On the relative roles of neutral transport and plasma transport in the formation of the density pedestal in magnetically confined plasmas

Abstract

Currently, a much discussed question regarding the characteristic features of the plasma density radial profile—the ‘pedestal’—existing at or just inside the magnetic separatrix in tokamaks—is whether the neutral or plasma transport in that region is more controlling. In actual tokamak conditions, the neutral transport is generally quite complicated geometrically, making it difficult to understand the relative roles of plasma and neutral transport. Here, therefore, we consider a quite simplified configuration—one-dimensional slab geometry—in order to elucidate the essential aspects of the problem. It is found here, for the assumption of diffusive cross-field plasma transport, that simple quasi-one-dimensional modelling indicates that the spatial distribution of ionization of the recycling hydrogen neutral particles in the pedestal region, i.e. neutral transport, plays a strong role. It is also found, however, that the influence of plasma transport—specifically the effect of a ‘transport barrier’ just inside the separatrix where D⊥ (r) varies rapidly—can also play a significant role. It is found that a third—and roughly equally important—influence on the shape of the density profile inside the separatrix is the value of the density decay length outside the separatrix, λSOL, which enters as an important boundary condition of the problem; it is therefore important to know the relationship, e.g. from experiment, between λSOL and the pedestal density, nped, and to include that in the analysis. This paper ends with a discussion of what is required to analyse an actual tokamak plasma configuration.
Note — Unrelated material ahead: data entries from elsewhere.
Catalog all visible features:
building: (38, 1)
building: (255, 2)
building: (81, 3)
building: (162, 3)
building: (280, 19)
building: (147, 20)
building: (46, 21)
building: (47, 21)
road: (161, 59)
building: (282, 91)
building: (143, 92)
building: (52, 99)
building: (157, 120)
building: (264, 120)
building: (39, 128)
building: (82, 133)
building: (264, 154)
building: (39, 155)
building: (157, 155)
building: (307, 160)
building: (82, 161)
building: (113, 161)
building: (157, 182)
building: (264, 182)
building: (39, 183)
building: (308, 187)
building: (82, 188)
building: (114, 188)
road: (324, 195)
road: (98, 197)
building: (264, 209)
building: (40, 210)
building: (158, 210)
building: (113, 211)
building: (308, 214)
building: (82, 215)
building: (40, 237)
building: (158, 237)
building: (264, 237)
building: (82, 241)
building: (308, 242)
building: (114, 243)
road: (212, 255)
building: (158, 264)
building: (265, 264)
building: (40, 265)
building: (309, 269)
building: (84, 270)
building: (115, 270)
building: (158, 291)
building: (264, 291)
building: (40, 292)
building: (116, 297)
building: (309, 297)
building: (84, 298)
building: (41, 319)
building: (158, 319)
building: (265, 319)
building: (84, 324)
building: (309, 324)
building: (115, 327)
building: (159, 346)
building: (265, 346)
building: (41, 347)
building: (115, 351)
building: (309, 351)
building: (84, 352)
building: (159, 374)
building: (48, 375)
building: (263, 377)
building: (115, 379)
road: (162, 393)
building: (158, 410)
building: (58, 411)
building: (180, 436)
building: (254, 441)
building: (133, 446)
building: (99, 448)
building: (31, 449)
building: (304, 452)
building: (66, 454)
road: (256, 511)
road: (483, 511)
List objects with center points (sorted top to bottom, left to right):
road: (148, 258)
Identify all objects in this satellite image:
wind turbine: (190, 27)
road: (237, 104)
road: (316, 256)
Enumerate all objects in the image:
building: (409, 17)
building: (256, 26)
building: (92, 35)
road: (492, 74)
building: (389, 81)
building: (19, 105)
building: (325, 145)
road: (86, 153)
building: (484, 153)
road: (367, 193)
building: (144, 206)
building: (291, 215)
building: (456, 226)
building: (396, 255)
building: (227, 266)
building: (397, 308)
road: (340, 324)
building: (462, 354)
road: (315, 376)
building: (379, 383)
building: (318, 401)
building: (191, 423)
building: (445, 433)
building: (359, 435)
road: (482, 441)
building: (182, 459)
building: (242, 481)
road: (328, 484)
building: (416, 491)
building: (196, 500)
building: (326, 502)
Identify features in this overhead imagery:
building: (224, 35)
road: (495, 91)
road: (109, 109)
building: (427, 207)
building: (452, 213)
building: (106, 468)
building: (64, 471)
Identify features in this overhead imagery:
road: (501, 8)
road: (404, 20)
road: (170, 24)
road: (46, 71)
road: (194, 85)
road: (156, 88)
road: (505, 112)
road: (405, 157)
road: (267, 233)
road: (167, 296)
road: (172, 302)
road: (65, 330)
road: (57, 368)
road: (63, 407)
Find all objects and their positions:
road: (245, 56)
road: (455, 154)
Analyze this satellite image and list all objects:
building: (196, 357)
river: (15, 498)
When undertaking the full three-dimensional interpretive analysis of a specific discharge condition in a specific tokamak, if the neutral transport—i.e. the spatial distribution of the ionization—can be accurately modelled in detail, and if the boundary condition information is available as input from the experimental data, then it should be possible to extract information on D⊥ and its spatial variation near the separatrix from detailed particle-balance analysis of the density profile.